** STORED DATA follows **
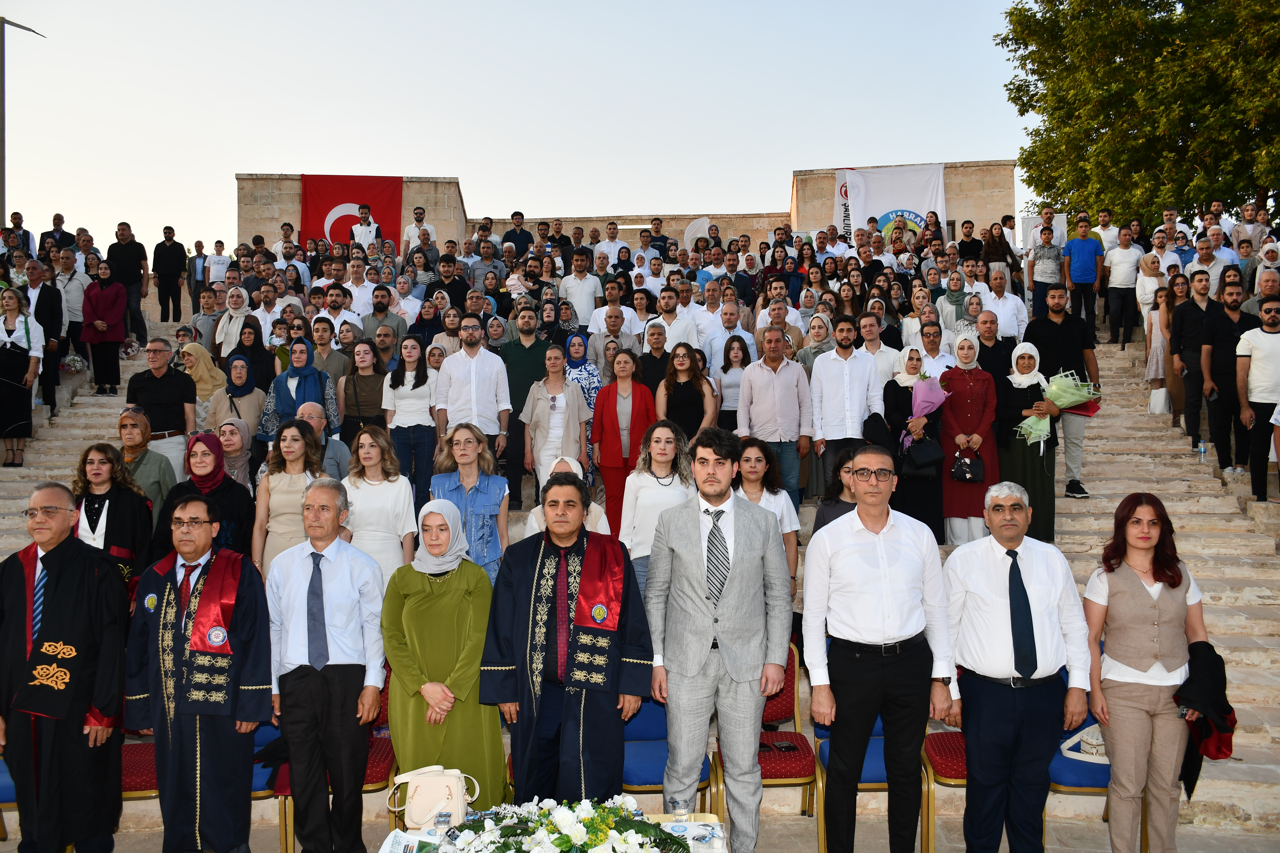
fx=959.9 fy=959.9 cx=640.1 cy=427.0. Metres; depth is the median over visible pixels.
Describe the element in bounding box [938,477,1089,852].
man
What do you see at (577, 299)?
man
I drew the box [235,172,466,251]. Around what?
stone wall
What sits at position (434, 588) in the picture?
woman
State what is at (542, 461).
woman
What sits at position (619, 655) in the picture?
man
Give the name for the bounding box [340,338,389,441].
woman
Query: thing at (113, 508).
woman
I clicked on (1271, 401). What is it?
man
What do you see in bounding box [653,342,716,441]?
woman
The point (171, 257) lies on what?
man
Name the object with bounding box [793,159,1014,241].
stone wall
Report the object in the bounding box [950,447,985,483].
handbag
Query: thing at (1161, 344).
woman
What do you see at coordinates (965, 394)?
woman
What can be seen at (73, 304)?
man
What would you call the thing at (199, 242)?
man
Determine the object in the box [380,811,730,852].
table
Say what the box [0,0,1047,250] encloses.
sky
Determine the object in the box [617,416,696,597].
woman
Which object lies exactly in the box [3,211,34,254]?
man
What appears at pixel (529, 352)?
man
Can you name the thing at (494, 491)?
woman
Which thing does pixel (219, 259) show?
man
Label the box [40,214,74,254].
man
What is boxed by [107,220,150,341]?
man
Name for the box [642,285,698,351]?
man
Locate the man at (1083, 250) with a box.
[1062,216,1105,332]
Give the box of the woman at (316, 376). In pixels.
[259,338,340,444]
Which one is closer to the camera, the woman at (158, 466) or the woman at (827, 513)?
the woman at (827, 513)
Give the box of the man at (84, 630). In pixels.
[0,479,128,852]
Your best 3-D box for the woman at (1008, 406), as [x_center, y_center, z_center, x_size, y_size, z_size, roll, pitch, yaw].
[3.463,0.193,8.627,0.617,1.736,0.863,0,1,19]
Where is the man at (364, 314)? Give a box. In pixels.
[341,262,379,330]
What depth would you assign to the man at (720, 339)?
11.04 m
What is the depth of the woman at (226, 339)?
12.09 m
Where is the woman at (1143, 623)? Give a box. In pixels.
[1080,491,1213,852]
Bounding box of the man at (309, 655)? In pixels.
[262,475,386,852]
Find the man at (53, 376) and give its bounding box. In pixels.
[27,256,65,411]
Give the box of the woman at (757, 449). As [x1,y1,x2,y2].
[734,435,802,595]
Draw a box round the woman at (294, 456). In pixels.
[249,415,328,578]
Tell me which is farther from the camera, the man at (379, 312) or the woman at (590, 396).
the man at (379, 312)
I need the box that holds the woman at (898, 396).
[881,344,947,541]
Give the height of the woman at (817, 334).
1.454 m
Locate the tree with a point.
(1228, 195)
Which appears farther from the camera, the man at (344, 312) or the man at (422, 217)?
the man at (422, 217)
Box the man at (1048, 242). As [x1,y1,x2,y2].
[1025,219,1065,318]
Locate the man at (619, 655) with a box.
[478,473,657,806]
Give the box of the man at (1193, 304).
[1168,268,1215,444]
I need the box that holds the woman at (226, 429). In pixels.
[213,416,255,492]
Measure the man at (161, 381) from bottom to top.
1.510 m
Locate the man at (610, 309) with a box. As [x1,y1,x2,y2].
[587,301,642,363]
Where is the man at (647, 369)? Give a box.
[634,319,673,397]
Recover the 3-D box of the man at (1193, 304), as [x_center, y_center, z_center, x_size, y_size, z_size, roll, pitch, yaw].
[6.279,-0.756,10.813,0.662,1.975,0.609,0,1,0]
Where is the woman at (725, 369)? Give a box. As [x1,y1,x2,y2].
[713,331,753,433]
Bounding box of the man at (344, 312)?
[317,285,360,344]
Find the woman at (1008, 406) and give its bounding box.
[994,341,1060,543]
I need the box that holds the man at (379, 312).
[362,284,407,360]
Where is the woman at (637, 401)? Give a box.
[589,348,658,537]
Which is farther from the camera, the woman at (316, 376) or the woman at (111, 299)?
the woman at (111, 299)
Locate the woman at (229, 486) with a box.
[150,427,256,568]
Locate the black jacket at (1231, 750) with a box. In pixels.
[1174,639,1235,801]
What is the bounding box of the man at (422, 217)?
[401,205,431,258]
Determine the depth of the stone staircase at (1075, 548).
8.97 m
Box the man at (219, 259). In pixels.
[204,239,233,291]
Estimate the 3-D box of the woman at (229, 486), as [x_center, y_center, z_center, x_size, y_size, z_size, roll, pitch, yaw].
[-2.893,0.739,6.404,0.655,1.374,0.716,0,1,0]
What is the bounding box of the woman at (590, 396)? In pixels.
[563,332,602,479]
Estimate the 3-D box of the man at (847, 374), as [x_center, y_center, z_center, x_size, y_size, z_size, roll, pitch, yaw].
[1.851,-0.059,8.638,0.648,1.880,0.577,0,1,0]
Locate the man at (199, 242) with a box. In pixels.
[185,240,207,313]
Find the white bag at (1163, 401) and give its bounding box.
[1147,385,1171,414]
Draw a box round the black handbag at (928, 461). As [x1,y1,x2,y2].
[901,433,945,478]
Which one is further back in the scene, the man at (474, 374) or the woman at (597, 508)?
the man at (474, 374)
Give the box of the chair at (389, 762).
[268,668,392,852]
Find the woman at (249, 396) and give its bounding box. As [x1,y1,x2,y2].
[208,355,265,454]
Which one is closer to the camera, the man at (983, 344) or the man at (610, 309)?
the man at (983, 344)
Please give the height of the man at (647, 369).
1.389 m
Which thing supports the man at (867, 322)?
on the stone staircase at (1075, 548)
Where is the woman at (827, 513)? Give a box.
[814,445,862,533]
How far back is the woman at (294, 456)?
6.50 m
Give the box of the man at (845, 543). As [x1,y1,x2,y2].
[800,446,954,852]
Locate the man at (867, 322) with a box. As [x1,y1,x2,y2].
[855,310,903,385]
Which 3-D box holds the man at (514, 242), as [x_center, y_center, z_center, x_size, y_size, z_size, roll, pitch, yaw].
[-2.327,-3.088,18.133,0.661,1.809,0.642,0,1,0]
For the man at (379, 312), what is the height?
1.736 m
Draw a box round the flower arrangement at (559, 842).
[433,795,688,852]
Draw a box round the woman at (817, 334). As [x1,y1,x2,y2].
[797,312,836,378]
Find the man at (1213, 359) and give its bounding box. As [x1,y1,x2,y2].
[1197,272,1258,474]
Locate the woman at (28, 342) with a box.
[0,286,44,467]
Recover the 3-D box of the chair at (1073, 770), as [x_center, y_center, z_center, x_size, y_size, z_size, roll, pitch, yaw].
[2.407,1.773,5.035,0.562,0.874,0.590,0,1,0]
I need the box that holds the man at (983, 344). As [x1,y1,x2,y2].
[970,310,1011,384]
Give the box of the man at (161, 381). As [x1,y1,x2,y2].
[125,335,197,476]
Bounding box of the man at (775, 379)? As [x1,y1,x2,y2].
[736,325,815,507]
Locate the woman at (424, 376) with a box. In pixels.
[383,337,439,507]
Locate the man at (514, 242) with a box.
[502,212,533,258]
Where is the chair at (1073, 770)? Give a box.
[1047,705,1116,846]
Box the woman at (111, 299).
[80,259,128,392]
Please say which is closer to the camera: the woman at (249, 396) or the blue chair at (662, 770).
the blue chair at (662, 770)
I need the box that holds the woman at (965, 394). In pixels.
[938,331,1001,545]
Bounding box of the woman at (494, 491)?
[428,424,512,581]
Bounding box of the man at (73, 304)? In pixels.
[54,249,90,365]
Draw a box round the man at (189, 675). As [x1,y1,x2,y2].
[124,493,273,852]
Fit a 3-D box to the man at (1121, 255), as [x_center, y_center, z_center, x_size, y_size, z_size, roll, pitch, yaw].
[7.560,-2.156,15.070,0.662,1.810,0.612,0,1,0]
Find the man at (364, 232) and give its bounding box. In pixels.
[349,203,379,248]
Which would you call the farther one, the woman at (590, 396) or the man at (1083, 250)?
the man at (1083, 250)
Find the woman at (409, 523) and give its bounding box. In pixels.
[342,426,418,580]
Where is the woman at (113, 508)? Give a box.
[71,438,157,594]
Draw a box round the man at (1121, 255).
[1101,225,1143,347]
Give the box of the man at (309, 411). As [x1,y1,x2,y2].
[293,402,351,480]
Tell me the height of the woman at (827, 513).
1.096 m
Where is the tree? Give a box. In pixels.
[997,0,1279,230]
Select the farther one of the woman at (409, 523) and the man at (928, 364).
the man at (928, 364)
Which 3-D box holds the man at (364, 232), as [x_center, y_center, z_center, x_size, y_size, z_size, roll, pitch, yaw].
[-5.313,-3.277,18.540,0.659,1.980,0.665,0,1,0]
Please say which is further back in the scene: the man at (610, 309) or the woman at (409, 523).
the man at (610, 309)
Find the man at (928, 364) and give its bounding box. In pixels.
[906,319,953,380]
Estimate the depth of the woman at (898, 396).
8.40 m
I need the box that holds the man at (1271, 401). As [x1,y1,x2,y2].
[1234,293,1279,499]
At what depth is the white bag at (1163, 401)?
12.20 m
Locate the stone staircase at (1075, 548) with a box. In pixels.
[0,308,1279,848]
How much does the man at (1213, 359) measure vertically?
2.045 m
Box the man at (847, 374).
[808,312,883,495]
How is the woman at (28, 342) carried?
on the stone staircase at (1075, 548)
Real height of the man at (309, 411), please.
1.188 m
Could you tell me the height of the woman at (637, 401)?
1.714 m
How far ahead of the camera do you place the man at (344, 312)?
11.91 m
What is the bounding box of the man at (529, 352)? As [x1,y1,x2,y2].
[495,302,548,507]
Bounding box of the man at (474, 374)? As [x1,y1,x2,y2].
[434,317,510,460]
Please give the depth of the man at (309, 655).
4.69 m
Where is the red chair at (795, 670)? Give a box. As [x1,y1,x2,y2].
[711,647,822,852]
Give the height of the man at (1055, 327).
2.057 m
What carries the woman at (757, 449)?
on the stone staircase at (1075, 548)
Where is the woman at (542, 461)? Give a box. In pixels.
[520,344,591,497]
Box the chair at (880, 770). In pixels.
[813,712,936,852]
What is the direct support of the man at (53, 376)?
on the stone staircase at (1075, 548)
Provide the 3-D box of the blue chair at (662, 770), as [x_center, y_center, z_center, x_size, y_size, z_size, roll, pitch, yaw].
[0.066,1.816,5.231,0.605,0.890,0.627,0,1,0]
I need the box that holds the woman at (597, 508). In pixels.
[522,454,609,539]
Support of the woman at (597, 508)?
on the stone staircase at (1075, 548)
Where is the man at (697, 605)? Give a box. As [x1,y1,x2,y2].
[643,423,792,852]
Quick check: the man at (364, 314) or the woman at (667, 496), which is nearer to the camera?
the woman at (667, 496)
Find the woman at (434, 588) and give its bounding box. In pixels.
[381,496,506,813]
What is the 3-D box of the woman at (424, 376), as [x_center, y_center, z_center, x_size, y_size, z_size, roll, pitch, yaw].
[-2.057,0.084,8.718,0.529,1.599,0.548,0,1,0]
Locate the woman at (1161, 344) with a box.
[1140,264,1172,413]
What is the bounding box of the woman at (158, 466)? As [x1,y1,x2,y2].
[112,402,178,516]
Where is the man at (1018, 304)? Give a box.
[980,269,1027,341]
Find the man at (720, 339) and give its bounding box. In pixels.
[705,298,756,369]
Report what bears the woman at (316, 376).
on the stone staircase at (1075, 548)
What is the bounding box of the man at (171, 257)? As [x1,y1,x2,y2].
[151,225,187,323]
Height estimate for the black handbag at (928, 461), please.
0.361 m
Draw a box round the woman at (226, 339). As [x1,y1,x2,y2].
[213,287,251,363]
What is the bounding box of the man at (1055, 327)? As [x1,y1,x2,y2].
[1025,286,1100,503]
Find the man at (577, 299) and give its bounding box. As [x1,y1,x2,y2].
[558,247,601,327]
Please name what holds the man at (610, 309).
on the stone staircase at (1075, 548)
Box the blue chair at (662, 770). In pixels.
[618,694,713,808]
** End of STORED DATA **
=== HOW TO COMPLETE THIS TASK ===
Starting with the line that contains "What is the bounding box of the man at (171, 257)?", restate every line up to and including the last one above, exactly.

=== REPLY TO THE TASK ===
What is the bounding box of the man at (171, 257)? As [x1,y1,x2,y2].
[151,225,187,323]
Height estimate for the black handbag at (928, 461), please.
0.361 m
Draw a box round the woman at (226, 339). As [x1,y1,x2,y2].
[213,287,251,363]
What is the bounding box of the man at (1055, 327)? As [x1,y1,x2,y2].
[1025,286,1100,503]
Find the man at (577, 299) and give its bounding box. As [x1,y1,x2,y2].
[558,247,601,327]
Please name what holds the man at (610, 309).
on the stone staircase at (1075, 548)
Box the blue chair at (662, 770). In pixels.
[618,694,713,808]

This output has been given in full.